Sigara içmeyi seviyorum, az içersem zararı olmaz, yarın sabah bırakırım, gelecek haftaya bırakırım. Bırakmak gerçekten çok zor. Psikolojik olarak hazır değilim, iradem zayıf, vs. bir çok bahaneler üretebiliyor insan.
Sigarayı bırakmak için henüz geç kalmadınız. Her yıl yüz binlerce insan sigara yüzünden hastalanıp, yaşama veda ediyor. Sadece sigara içenler değil, sigara içilen çevrelerde bulunup pasif içici durumuna düşen insanların da sağlığı olumsuz etkilenmektedir. Özellikle yaşlılarımız ve çocuklarımız sigara içilen çevrelerde fazla etkilenmektedir.
Sigaranın bizlere verdiği bilindik zararlar:
Birçok kanser türüne neden oluyor. Kalp damar yolları tıkanıklığına, KOAH inmelerine, felç, astım, nefes darlığı gibi hastalıklara, erkeklerde kısırlığa neden olur.
Henüz geç kalmadınız! Sigarayı hemen bıraktığınız takdirde vücudunuz kendini kısa zamanda toparlayıp, eski dinç halinize kavuşabilirsiniz. Geleceğimiz ve gelecek nesillerimizin yaşamı bizim ellerimizde. Geç olmadan yemyeşil bir gelecek ve pembe düşlerimiz için sigaraya HAYIR!
Değerli arkadaşım yazınızı ve tavsiyelerinizi yürekten paylaşıyorum.

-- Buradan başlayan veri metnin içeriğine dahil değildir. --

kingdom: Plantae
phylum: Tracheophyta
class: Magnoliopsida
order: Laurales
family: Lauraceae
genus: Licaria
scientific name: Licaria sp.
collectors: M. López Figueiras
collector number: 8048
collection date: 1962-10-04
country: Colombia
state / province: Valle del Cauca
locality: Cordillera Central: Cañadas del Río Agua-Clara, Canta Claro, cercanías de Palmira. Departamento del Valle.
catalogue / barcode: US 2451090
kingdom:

Çok güzel düşünmüşsünüz dilinize sağlık.
saygılar…
Dönüş Hanım, doğum gününüz kutlu olsun. Nice sağlıklı mutlu yıllar dileğiyle.
Siz sigarayı bıraktınız. Bunu başardınız. Darısı başaramayanların başına.
Bir gün gelecek insanlar dedelerine ninelerine gülerek hayretle bakacaklar. Diyecekler ki, dedeciğim (veya babaanneciğim, anneanneciğim) siz tütün yaprağını kurutup kağıdın içine sarıp onu yakıp dumanını içine çekiyormuşsunuz, bundan da keyif alıyormuşsunuz. Bunun neresi keyifli, nasıl keyif alıyordunuz, bu saçma şeyi içip te diye sitem edecekler.
Sağlıklı mutlu nice yaşlar dileğiyle. Esen kalınız.
Çok teşekkür ederim Ahmet bey.
Hep beraber sigarasız mutlu yılar diyelim 🙂 evet aynen öylemi olacak dersiniz ya tam tersi olursa olmamasını dilerim, çocuklarımıza ve de torunlarımıza sigarasız bir gelecek diliyorum aynı zamanda size de sigarasız bir güne merhaba demenizi dört gözle bekliyorum zira sağlığınız her şeyden çok önemli.
Dile kolay sigarayı bıraktım demek çok mücadele verdim ve kendi irademle bıraktım sigarayı kendime arkadaş bildim ama maalesef değilmiş tam bir yıl olacak yeniden doğmuş gibiyim fakat halen ara sıra bir boşluk hissediyorum, bu boşluk ney diye kendi kendime sorarken sanki bir ses kulağıma sigara diye fısıldıyorda ben duymuyorum 🙂 sigarasız günler dileğiyle sağlıcakla kalın efendim.